-1

I've a data frame with the variables question_ID and estimate with 210 questions asked to 32 people (so 6720 obs.). I want to calculate the log10 for each estimate and subtract the median of the logs for each question.

E.g. for question 1: Sum(log(Estimates1)-median1)/32, for question 2: Sum(log(Estimates2)-median2)/32 and so on till 210. So that at the end I hopefully have 210 values for each question.

So far I calculated the median for each question:

m <- data %>% group_by(question_ID) %>% summarize(m=median(log10(estimate)))

I'm looking for an elegant solution where I don't need to come up with 210 subsets. Any ideas?

Thanks in advance!

NelsonGon
  • 13,015
  • 7
  • 27
  • 57
Julia
  • 111
  • 3
  • Please edit as shown [here](https://stackoverflow.com/questions/5963269/how-to-make-a-great-r-reproducible-example) – NelsonGon Feb 27 '20 at 09:17
  • 1
    Hi Julia. Welcome to StackOverflow! Please read the info about [how to ask a good question](https://stackoverflow.com/help/how-to-ask) and how to give a [minimale reproducible example](https://stackoverflow.com/questions/5963269/how-to-make-a-great-r-reproducible-example/5963610#5963610).
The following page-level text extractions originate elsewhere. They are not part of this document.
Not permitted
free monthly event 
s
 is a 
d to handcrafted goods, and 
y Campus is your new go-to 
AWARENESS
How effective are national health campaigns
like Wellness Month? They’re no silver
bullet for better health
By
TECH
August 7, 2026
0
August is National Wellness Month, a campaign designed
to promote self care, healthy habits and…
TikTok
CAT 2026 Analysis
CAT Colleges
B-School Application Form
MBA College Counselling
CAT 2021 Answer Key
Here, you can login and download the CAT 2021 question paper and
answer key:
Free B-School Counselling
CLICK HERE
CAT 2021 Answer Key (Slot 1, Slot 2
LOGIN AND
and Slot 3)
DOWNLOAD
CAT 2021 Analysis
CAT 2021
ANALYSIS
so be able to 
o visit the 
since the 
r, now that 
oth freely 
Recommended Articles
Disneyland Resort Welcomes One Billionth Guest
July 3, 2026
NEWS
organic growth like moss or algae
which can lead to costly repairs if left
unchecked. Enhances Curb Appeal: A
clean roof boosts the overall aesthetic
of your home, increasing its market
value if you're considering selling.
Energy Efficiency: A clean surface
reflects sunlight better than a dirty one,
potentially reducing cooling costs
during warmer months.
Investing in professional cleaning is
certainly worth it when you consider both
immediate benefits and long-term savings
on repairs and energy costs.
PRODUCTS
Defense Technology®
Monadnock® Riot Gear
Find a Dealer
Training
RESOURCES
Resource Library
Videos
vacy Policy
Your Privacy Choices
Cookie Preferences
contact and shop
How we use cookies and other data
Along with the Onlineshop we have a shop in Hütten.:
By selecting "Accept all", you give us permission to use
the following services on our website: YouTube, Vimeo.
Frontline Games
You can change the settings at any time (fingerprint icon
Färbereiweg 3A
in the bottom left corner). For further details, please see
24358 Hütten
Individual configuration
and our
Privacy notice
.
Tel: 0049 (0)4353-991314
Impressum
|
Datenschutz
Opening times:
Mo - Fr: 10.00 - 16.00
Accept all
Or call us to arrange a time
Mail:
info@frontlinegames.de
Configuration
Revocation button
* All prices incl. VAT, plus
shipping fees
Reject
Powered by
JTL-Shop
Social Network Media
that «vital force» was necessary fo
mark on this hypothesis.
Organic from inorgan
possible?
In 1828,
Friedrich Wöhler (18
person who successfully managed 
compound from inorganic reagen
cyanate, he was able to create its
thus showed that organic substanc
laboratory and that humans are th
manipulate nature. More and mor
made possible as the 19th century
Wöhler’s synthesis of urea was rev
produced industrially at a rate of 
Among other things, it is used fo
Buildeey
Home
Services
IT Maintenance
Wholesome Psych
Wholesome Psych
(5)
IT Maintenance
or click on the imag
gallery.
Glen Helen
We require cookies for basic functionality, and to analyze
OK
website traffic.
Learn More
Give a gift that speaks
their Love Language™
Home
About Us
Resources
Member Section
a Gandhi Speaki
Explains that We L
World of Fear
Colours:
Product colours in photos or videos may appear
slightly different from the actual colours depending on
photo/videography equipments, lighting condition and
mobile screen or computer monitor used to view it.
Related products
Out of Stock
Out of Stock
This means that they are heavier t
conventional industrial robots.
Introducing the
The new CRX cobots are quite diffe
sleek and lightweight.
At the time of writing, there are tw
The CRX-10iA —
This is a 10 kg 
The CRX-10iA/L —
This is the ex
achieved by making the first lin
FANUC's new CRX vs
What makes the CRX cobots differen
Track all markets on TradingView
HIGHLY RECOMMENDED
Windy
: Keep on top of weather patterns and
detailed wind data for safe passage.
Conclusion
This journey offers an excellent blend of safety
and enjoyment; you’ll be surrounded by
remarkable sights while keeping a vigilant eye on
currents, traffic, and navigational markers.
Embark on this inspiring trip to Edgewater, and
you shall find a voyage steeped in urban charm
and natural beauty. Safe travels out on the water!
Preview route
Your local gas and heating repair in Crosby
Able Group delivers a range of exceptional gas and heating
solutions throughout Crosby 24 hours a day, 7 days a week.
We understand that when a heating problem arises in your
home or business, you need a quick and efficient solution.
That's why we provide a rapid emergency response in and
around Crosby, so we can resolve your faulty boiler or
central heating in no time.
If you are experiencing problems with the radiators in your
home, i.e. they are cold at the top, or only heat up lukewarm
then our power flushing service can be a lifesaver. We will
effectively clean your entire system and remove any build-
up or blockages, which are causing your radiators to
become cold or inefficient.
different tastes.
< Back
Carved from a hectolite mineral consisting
That way you can help others to help you! – dario Feb 27 '20 at 09:21

2 Answers2

0

You can do this using base R functions. ave applies a function to a vector by subsets and returns a result the same length as the original vector.

# Calculate the medians within the dataframe using the ave function
data$logmedians <- ave( log(data$estimate,10) , data$question_ID, FUN=median)

# Now generate the difference between the log medians and the individual answers
data$diflogs <- log(data$estimate, 10) - data$logmedians

I think this is the simplest way to understand. You can neaten things up using within and doing the entire calculation in the ave function:

data <- within(data,{
   diflogs <- ave(estimate, question_ID, FUN=function(x) log(x,10) - median(log(x,10))
   })

Note the median of logs isn't exactly the same as the log of the medians if there is an even number of responses. Be careful about exactly which you want.

George Savva
  • 4,152
  • 1
  • 7
  • 21
0

You can first calculate log of the estimates and for each question subtract it from median value, sum them and divide by 32.

library(dplyr)

data %>% 
 mutate(log_m = log10(estimate)) %>% 
 group_by(question_ID) %>% 
 summarize(m = sum(log_m - median(log_m))/32)
Ronak Shah
  • 377,200
  • 20
  • 156
  • 213